Progressive Hearing loss (sensorineural deafness) occurs frequently in people with Alport syndrome. Sensorineural deafness results from impaired transmission of sound input from the inner ears (cochleae) to the brain via the auditory nerves. The Hearing loss is bilateral, meaning it affects both ears. Diminished hearing is usually evident by late childhood in males with XLAS although it may be mild or subtle. In males with XLAS the frequency of Hearing loss is approximately 50% by age 15, 75% by age 20 and 90% by age 40. Hearing loss is progressive and may require hearing aids as early as the teen-age years. Hearing aids are typically very helpful in people with deafness caused by Alport syndrome.
The onset, progression and severity of Hearing loss in Alport syndrome varies greatly due to, in part, the specific genetic variant present in each individual. Hearing loss in females with XLAS occurs less frequently than in males and usually occurs later in life, although a smaller percentage of females will develop Hearing loss in their teen-age years. Both males and females with ARAS develop hearing loss, usually during late childhood or early adolescence. Individuals with ADAS may develop hearing loss, although this occurs much later during life, usually as older adults.
Individuals with Alport syndrome may also develop abnormalities in several parts of the eyes including the lens, retina and cornea. Eye abnormalities in XLAS and ARAS are very similar in presentation. Eye abnormalities are uncommon in ADAS.
Anterior lenticonus is a condition in which the lenses of the eyes are shaped abnormally, specifically the lens bulges forward into the space (anterior chamber) behind the cornea. Anterior lenticonus can result in the need for glasses and sometimes leads to cataract formation. Anterior lenticonus occurs in about 20% of males with XLAS and often becomes apparent by late adolescence or early adulthood.

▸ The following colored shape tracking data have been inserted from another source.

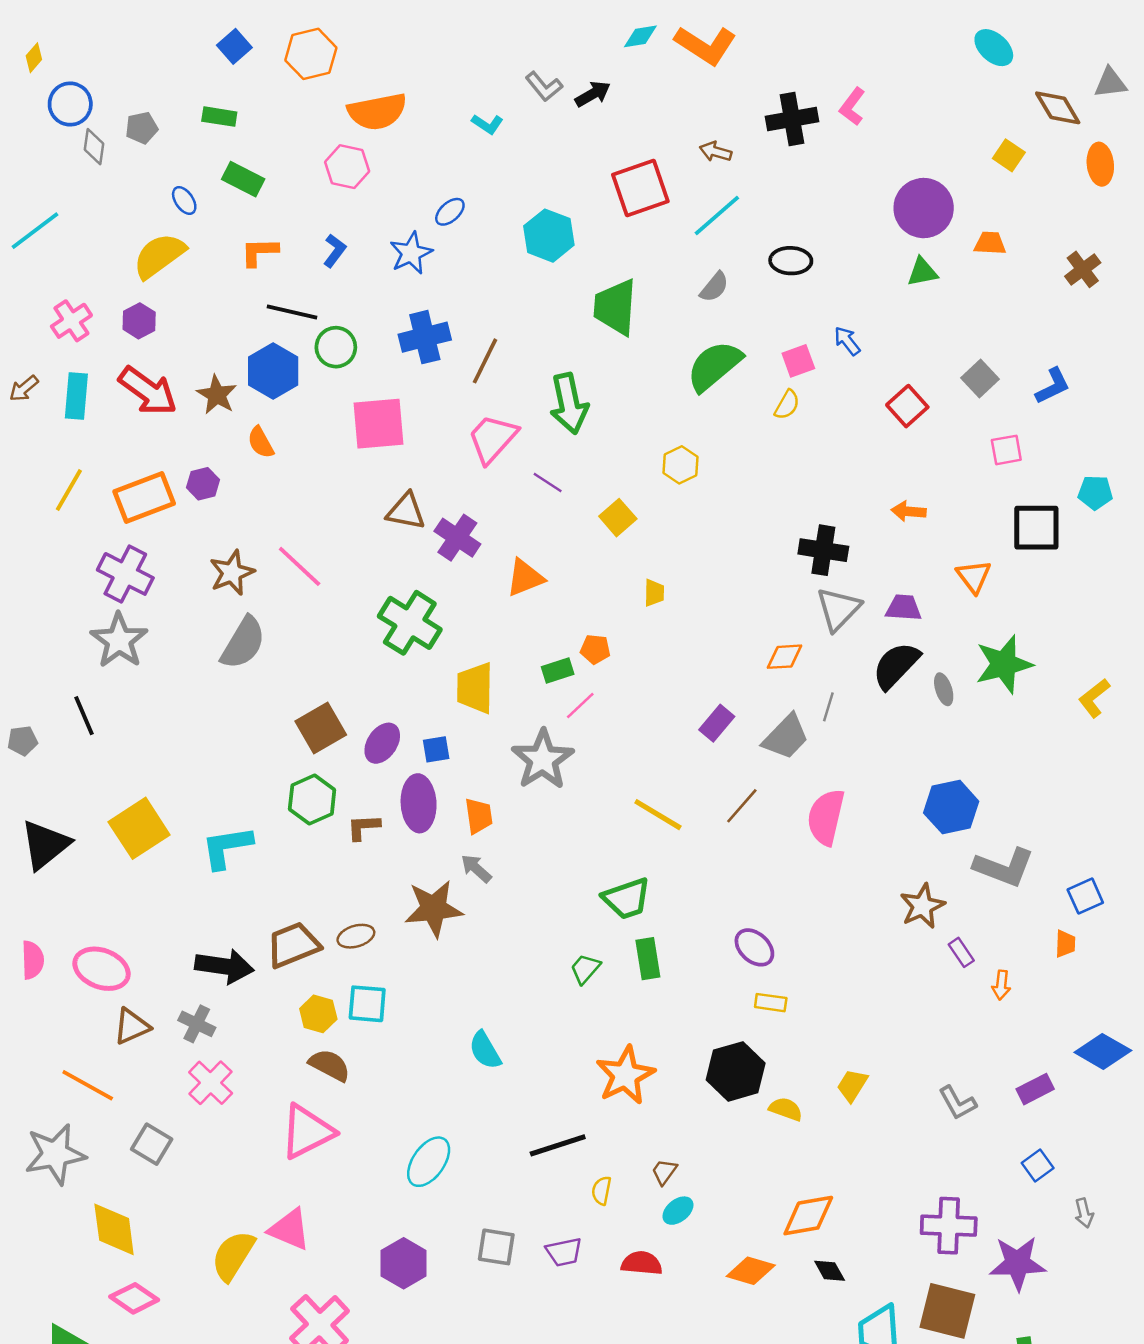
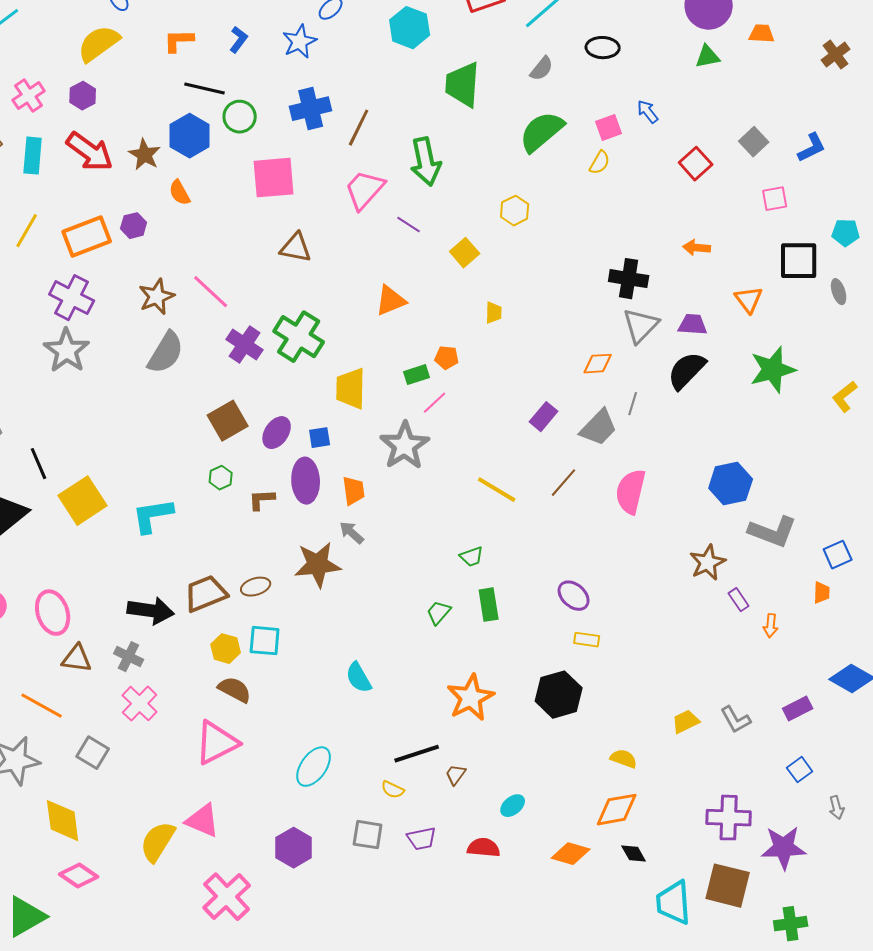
purple cross: (457, 538) -> (245, 345), moved
gray ellipse: (944, 689) -> (839, 292), moved
black line: (84, 716) -> (39, 464), moved
green hexagon: (312, 800) -> (221, 478), size x0.6
green trapezoid: (627, 899) -> (472, 557), size x0.6
pink ellipse: (102, 969) -> (53, 613), turned 51
brown triangle: (132, 1026) -> (77, 659), turned 32
yellow trapezoid: (852, 1085) -> (686, 722), moved, turned 32
yellow semicircle: (786, 1109) -> (624, 759), moved
brown trapezoid: (664, 1172) -> (456, 775), moved
yellow semicircle: (602, 1191) -> (393, 790), moved, turned -75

The retina, which is the nerve-rich, light-sensitive membrane that lines the back of the eyes, may also be affected, usually by pigmentary changes caused by the development of yellow or white flecks superficially located on the retina. These changes do not appear to affect vision. Rare patients develop progressive thinning of the retina that can result in holes (macular holes) that can impair vision.
The cornea, which is the clear (transparent) outer layer of the eyes, may also be affected, although the specific abnormalities can vary. The effects on the cornea may be slowly progressive. Recurrent corneal erosions in which the outermost layer of the cornea (epithelium) does not stick (adhere) to the eye properly may occur. Recurrent corneal erosions can cause discomfort or severe eye pain, an abnormal sensitivity to light (photophobia), blurred vision, and the sensation of a foreign body (such as dirt or an eyelash) in the eye. Posterior polymorphous corneal dystrophy may also occur. Effects on the cornea may be slowly progressive. Both eyes may be affected; one eye can be more severely affected than the other. In severe cases, posterior polymorphous corneal dystrophy can cause swelling (edema) of a specific layer of the cornea, photophobia, the sensation of a foreign body (such as dirt or an eyelash) in the eye, and decreased vision.
Additional symptoms can occur in certain individuals with Alport syndrome. In a small number of males, aneurysms of the chest or abdominal portions of the aorta, the main artery that carries blood away from the heart, have occurred. Aneurysms occur when the walls of blood vessels balloon or bulge outward, potentially rupturing causing bleeding within the body.